» **TASK TO COMPLETE**
Substitute "Canvas dimensions" for "Page size" throughout the items below and write out their lines again with nothing else altered. Leave the pictures out of your answer.

___ RECORD LIST

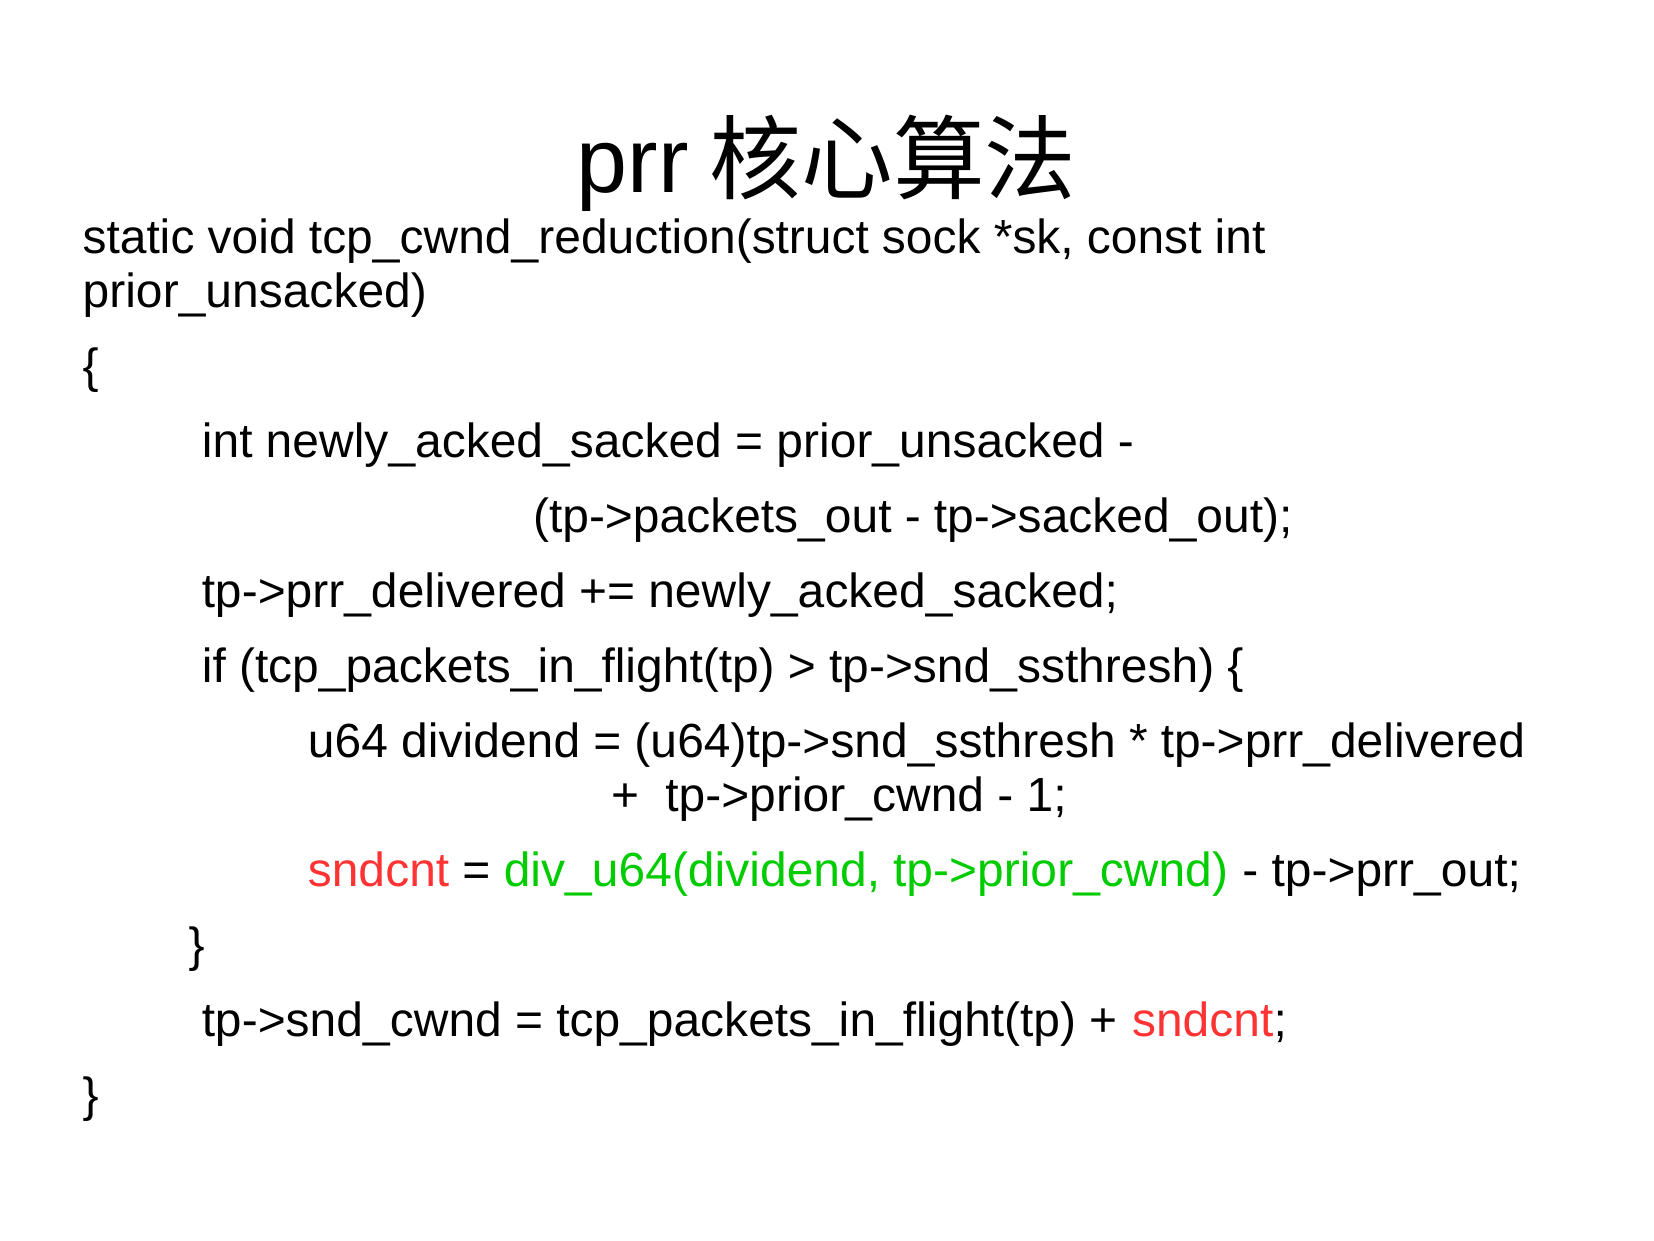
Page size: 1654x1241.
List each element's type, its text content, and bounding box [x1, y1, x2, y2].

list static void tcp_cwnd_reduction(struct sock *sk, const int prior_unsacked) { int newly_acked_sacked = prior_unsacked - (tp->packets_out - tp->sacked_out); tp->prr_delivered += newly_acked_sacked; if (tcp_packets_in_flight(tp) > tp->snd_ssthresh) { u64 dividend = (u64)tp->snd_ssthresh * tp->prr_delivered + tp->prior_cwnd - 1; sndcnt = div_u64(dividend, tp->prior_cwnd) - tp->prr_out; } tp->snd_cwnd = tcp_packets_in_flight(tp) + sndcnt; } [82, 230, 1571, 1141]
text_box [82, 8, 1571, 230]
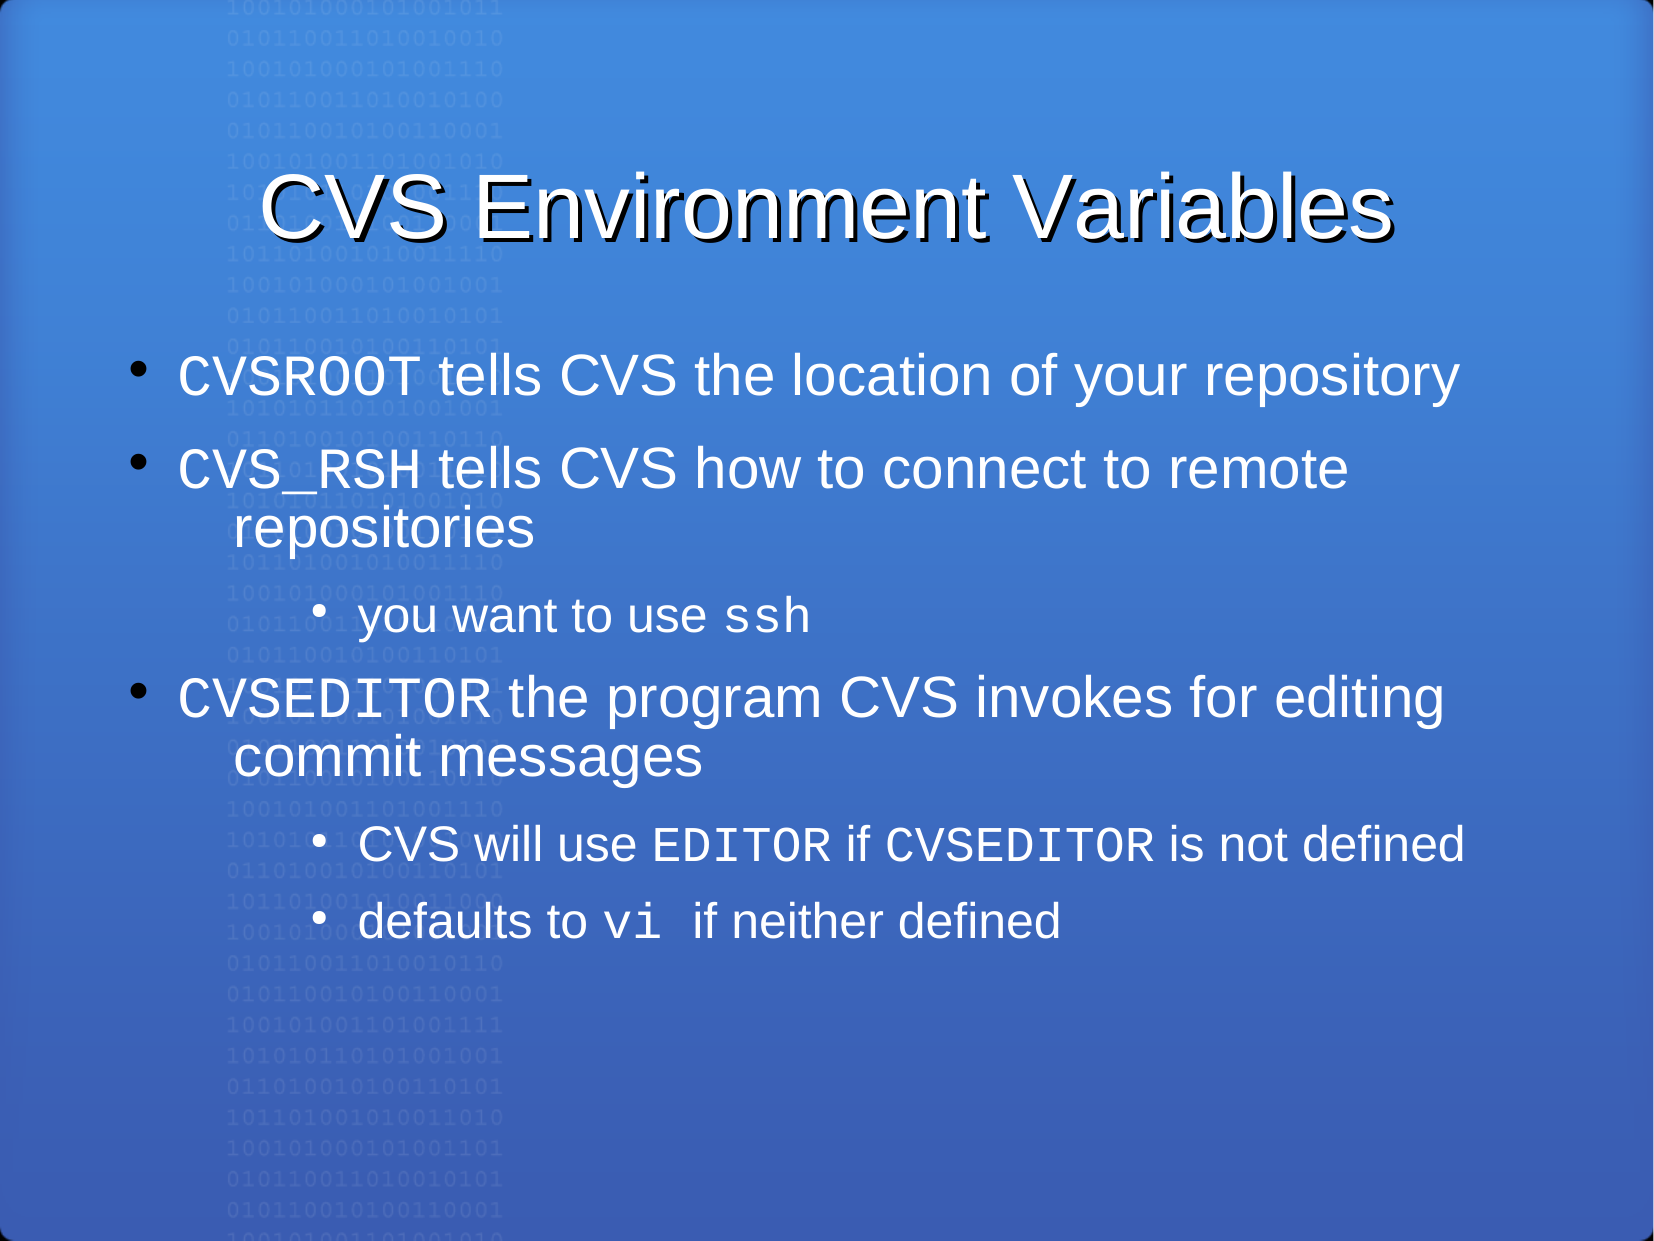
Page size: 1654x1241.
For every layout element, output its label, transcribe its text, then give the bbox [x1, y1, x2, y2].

______

» **CORRECT RESULT**
Canvas dimensions: 1654x1241.
List each element's type, its text content, and bounding box [x1, y1, x2, y2].

list static void tcp_cwnd_reduction(struct sock *sk, const int prior_unsacked) { int newly_acked_sacked = prior_unsacked - (tp->packets_out - tp->sacked_out); tp->prr_delivered += newly_acked_sacked; if (tcp_packets_in_flight(tp) > tp->snd_ssthresh) { u64 dividend = (u64)tp->snd_ssthresh * tp->prr_delivered + tp->prior_cwnd - 1; sndcnt = div_u64(dividend, tp->prior_cwnd) - tp->prr_out; } tp->snd_cwnd = tcp_packets_in_flight(tp) + sndcnt; } [82, 230, 1571, 1141]
text_box [82, 8, 1571, 230]
Canvas dimensions: 1654x1241.
For every layout element, output its label, transcribe its text, then give the bbox [x1, y1, x2, y2].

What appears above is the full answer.